• **Text excerpt**
************

Re: [External] Join queries slow with predicate, limit, and ordering

From
Jeff Janes
Date:
On Mon, Dec 2, 2019 at 8:29 AM Aufar Gilbran <aufar.gilbran@grab.com> wrote:
Hello,

I'm trying to figure out how to optimise 3-table (many-to-many relation) joins
with predicate, limit, and ordering, where one of the tables returns at most one
row.

This is the query that I have right now:

SELECT entity.id
FROM (
    SELECT entity_tag.entity_id
    FROM tag
    JOIN entity_tag ON tag.id = entity_tag.tag_id
    WHERE tag.key = 'status'
      AND tag.value = 'SUCCEEDED'
) matched
JOIN entity ON matched.entity_id = entity.id
WHERE entity.type = 'execution'
ORDER BY entity.id DESC
LIMIT 10;

What happens if you set enable_sort to off before running it?
 
        ->  Nested Loop  (cost=1.28..723.38 rows=1 width=4) (actual
time=0.153..5590.717 rows=89222 loops=1)

It thinks it will find 1 row, and actually finds 89,222.  I don't know exactly why that would be, I suppose tag_id has an extremely skewed distribution.  But yeah, that is going to cause some problems.  For one thing, if there was actually just one qualifying row, then it wouldn't get to stop early, as the LIMIT would never be satisfied.  So it thinks that if it choose to walk the index backwards, it would have to walk the **entire** index.


                    ->  Index Only Scan using entity_tag_tag_id_entity_id_idx on public.entity_tag (cost=0.43..711.53 rows=201 width=16) (actual time=0.035..756.829 rows=89222 loops=1)
                          Heap Fetches: 89222

You should vacuum this table.  Doing that (and only that) probably won't make a great deal of difference to this particular query, but still, it will help some.  And might help other ones you haven't noticed yet as well.
 

Both tag_key_value_key and entity_tag_tag_id_entity_id_idx is a UNIQUE
constraint on tag(key,value) and entity_tag(tag_id, entity_id) respectively.

It seems to me that PostgreSQL runs the nested loop against all of the 90K
records because it wants to sort the result before limiting the result.

It doesn't **know** there are going to be 90000 records.  It cannot plan queries based on knowledge it doesn't possess.
 
It
doesn't take into account of the UNIQUE constraint imposed on the table and
thinks that the join being done inside the subquery will change the ordering of
entity_id returned by the subquery, thus prompting the sort.

************

• **The data**
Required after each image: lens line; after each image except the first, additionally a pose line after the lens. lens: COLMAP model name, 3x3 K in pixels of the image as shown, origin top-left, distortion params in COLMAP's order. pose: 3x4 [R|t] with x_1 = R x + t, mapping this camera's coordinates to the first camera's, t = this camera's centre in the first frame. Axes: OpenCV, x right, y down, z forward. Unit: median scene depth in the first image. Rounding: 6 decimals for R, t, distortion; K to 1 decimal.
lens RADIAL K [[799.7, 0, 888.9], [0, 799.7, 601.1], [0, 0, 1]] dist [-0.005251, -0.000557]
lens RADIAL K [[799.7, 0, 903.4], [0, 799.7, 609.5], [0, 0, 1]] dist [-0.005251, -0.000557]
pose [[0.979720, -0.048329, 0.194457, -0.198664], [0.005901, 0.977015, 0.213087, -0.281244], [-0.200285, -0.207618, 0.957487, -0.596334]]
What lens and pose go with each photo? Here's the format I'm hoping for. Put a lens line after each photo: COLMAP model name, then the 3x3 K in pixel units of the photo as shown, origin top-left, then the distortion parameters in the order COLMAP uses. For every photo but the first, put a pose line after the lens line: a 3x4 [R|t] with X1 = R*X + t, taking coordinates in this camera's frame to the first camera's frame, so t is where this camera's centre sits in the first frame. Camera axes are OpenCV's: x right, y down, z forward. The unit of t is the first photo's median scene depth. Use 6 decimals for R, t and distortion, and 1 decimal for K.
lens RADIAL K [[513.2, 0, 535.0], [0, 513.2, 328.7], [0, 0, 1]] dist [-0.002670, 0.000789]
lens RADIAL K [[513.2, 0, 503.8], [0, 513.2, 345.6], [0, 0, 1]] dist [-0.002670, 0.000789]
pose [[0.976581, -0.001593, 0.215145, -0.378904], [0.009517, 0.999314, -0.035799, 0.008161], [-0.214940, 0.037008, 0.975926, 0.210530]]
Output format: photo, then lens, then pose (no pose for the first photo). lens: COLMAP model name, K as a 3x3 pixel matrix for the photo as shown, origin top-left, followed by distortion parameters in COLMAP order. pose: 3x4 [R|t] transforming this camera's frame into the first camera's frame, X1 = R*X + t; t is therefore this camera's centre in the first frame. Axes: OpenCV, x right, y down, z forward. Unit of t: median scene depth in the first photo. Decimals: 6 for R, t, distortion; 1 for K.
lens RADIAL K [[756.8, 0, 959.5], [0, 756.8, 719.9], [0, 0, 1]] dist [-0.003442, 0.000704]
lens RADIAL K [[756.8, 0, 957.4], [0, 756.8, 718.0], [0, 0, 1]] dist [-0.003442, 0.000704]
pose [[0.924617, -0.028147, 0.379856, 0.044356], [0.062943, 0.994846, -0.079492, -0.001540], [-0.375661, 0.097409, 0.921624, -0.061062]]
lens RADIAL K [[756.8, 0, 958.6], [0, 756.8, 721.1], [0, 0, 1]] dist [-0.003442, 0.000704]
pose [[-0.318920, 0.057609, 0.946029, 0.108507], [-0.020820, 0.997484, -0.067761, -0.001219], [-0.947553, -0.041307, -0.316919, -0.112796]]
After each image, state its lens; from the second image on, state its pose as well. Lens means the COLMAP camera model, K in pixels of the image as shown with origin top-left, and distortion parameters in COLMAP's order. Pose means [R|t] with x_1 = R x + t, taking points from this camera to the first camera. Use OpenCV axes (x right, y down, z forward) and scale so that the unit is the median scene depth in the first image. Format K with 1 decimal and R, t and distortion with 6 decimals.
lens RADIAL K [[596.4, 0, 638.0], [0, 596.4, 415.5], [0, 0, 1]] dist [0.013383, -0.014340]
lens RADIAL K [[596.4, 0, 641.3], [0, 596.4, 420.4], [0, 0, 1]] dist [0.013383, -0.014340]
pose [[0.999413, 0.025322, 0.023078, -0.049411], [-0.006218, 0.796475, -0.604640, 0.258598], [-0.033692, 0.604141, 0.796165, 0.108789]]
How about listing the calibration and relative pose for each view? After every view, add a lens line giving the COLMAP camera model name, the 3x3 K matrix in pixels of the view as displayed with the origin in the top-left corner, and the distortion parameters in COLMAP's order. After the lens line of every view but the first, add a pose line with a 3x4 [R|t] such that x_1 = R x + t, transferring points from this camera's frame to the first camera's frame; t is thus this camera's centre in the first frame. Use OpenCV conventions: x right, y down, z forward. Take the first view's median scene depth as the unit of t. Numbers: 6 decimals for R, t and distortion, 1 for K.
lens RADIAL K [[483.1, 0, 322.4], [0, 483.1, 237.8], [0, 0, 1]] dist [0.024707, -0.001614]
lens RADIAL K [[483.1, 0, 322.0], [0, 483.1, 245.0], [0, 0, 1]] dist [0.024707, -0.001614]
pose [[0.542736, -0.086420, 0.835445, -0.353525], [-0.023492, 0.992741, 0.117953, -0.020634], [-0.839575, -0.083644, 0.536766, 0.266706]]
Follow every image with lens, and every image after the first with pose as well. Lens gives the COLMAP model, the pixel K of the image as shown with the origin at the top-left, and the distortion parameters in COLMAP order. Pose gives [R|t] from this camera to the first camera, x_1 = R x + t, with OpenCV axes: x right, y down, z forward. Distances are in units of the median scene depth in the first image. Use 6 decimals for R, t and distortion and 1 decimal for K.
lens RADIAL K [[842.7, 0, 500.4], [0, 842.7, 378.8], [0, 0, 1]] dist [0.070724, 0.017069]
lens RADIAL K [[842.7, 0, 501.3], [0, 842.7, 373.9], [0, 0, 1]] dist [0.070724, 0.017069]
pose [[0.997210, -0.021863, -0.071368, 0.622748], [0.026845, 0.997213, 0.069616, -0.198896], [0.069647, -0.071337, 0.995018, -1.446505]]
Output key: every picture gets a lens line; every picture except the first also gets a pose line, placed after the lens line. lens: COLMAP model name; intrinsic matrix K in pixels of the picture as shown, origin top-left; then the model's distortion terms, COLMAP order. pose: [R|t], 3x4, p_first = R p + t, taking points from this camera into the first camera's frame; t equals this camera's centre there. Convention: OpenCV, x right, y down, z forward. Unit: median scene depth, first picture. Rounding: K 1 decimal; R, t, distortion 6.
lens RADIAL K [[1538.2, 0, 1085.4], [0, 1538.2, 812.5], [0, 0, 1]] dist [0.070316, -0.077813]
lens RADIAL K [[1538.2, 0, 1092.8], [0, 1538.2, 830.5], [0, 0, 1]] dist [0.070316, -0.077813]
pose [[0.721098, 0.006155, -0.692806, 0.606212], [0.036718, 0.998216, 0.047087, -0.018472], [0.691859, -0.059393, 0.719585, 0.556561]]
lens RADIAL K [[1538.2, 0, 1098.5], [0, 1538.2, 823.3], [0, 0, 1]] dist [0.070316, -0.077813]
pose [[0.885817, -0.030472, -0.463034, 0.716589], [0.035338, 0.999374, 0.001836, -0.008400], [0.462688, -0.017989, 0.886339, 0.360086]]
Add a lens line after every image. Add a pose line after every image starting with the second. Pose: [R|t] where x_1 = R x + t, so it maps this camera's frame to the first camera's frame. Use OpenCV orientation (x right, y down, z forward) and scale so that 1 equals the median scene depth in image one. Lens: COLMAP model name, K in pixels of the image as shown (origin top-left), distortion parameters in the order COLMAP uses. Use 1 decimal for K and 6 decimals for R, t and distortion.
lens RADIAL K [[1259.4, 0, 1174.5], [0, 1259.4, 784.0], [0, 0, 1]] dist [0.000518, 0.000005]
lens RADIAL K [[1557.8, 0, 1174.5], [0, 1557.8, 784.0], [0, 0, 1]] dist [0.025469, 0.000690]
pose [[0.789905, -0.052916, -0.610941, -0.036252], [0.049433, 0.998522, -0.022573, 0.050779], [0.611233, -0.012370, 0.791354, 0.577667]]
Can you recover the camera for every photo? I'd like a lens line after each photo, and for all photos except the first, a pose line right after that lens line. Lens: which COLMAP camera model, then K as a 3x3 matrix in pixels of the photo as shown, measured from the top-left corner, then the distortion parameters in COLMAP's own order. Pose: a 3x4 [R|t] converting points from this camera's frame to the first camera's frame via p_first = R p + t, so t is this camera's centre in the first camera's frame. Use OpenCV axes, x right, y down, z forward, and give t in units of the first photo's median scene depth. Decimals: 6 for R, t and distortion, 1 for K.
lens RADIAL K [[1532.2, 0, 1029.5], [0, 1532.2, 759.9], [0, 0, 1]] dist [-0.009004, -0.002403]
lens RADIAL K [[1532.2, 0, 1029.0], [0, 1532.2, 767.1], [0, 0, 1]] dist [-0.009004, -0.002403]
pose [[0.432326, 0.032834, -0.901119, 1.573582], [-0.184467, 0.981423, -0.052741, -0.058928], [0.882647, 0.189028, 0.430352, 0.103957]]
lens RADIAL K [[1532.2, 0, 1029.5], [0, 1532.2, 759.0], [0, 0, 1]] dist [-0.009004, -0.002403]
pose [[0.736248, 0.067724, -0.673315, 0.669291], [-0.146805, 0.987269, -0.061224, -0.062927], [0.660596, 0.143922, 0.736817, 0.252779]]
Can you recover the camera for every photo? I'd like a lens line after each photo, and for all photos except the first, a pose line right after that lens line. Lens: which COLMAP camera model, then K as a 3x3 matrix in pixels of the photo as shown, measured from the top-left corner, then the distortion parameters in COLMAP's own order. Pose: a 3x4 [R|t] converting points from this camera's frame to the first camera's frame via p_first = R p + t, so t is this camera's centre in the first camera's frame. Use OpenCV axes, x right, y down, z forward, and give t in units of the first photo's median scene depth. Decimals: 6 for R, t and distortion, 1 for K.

************

• **Study questions**
[1] In the PostgreSQL thread, how many rows did the nested loop actually find?
[2] List every table that the SQL query in the PostgreSQL thread draws from.
[3] Print the PostgreSQL thread from "What happens if" up to and including "the **entire** index.".
The records are separate from the PostgreSQL thread and have no connection to it.

• **Answer list**
[1] 89,222 rows.

[2] tag, entity_tag, entity

[3]
What happens if you set enable_sort to off before running it?
 
        ->  Nested Loop  (cost=1.28..723.38 rows=1 width=4) (actual
time=0.153..5590.717 rows=89222 loops=1)

It thinks it will find 1 row, and actually finds 89,222.  I don't know exactly why that would be, I suppose tag_id has an extremely skewed distribution.  But yeah, that is going to cause some problems.  For one thing, if there was actually just one qualifying row, then it wouldn't get to stop early, as the LIMIT would never be satisfied.  So it thinks that if it choose to walk the index backwards, it would have to walk the **entire** index.